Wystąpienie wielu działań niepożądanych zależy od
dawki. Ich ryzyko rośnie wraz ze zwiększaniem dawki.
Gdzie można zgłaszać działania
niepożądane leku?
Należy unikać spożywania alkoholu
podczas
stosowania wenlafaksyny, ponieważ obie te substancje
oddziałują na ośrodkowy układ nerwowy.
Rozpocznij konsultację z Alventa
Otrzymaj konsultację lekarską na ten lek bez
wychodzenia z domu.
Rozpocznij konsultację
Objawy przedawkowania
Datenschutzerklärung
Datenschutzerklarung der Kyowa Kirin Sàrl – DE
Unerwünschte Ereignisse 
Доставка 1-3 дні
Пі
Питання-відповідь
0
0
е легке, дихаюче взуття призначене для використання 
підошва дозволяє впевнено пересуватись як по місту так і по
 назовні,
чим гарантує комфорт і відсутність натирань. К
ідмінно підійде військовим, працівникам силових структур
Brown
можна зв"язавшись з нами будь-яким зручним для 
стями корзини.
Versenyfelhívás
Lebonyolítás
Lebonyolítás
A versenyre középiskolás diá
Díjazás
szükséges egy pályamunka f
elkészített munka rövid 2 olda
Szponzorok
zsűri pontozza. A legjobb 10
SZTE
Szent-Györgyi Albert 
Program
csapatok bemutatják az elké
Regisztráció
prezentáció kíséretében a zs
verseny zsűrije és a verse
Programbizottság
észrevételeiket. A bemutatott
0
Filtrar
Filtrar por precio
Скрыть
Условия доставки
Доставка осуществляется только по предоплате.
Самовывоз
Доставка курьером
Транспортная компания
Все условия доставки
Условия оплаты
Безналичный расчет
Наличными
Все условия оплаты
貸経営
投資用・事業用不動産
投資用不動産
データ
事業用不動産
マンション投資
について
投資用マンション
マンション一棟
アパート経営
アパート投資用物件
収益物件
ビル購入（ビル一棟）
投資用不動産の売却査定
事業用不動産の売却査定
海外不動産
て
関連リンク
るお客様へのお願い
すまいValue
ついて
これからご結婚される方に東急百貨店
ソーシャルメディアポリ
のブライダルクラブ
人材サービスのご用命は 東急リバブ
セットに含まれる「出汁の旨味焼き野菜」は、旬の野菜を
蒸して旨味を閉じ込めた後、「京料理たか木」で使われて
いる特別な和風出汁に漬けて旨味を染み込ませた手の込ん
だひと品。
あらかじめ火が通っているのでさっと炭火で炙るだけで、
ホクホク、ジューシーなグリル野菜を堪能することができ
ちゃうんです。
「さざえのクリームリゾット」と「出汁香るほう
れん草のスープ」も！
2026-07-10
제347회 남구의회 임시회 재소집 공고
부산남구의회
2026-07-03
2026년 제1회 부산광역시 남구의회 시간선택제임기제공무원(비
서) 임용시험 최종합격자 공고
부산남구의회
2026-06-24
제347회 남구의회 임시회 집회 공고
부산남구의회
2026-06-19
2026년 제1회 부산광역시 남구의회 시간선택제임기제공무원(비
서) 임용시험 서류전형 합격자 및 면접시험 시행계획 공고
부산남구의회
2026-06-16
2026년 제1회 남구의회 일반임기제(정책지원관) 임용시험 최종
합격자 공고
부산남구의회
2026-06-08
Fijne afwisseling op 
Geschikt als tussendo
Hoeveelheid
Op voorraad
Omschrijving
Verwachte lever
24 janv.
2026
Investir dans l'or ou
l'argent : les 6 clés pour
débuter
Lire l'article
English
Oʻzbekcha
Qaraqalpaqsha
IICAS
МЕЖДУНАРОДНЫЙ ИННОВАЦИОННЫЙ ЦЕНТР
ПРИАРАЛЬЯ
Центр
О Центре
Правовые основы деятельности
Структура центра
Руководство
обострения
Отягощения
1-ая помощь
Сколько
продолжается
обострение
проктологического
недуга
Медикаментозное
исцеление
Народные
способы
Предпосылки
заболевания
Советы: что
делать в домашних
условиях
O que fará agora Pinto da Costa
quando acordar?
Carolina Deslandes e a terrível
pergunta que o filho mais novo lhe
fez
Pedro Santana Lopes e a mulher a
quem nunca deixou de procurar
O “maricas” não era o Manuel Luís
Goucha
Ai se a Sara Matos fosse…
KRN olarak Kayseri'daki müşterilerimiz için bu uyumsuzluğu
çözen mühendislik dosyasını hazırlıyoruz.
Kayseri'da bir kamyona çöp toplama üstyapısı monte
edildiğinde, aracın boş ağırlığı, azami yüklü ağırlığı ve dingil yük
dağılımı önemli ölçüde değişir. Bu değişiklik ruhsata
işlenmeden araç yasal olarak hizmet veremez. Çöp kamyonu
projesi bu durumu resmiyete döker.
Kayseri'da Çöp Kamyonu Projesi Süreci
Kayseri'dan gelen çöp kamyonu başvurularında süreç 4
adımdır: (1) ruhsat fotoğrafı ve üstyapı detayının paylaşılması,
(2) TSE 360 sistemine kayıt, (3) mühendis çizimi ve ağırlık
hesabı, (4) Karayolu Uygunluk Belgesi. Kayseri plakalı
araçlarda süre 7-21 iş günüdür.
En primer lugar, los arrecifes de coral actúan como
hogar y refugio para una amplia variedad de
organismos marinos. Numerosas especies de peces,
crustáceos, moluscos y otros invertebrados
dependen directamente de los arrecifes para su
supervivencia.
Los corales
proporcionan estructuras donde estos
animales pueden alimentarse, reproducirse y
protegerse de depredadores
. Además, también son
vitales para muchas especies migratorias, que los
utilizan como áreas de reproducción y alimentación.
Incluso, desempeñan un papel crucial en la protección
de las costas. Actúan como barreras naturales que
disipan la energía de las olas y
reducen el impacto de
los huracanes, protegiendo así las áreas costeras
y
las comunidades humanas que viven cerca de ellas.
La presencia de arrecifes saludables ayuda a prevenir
---+---
» WORK REQUIRED
Which of the lines above hold the string "доставки"? Copy each one.

» ANSWER BOX
Условия доставки
Все условия доставки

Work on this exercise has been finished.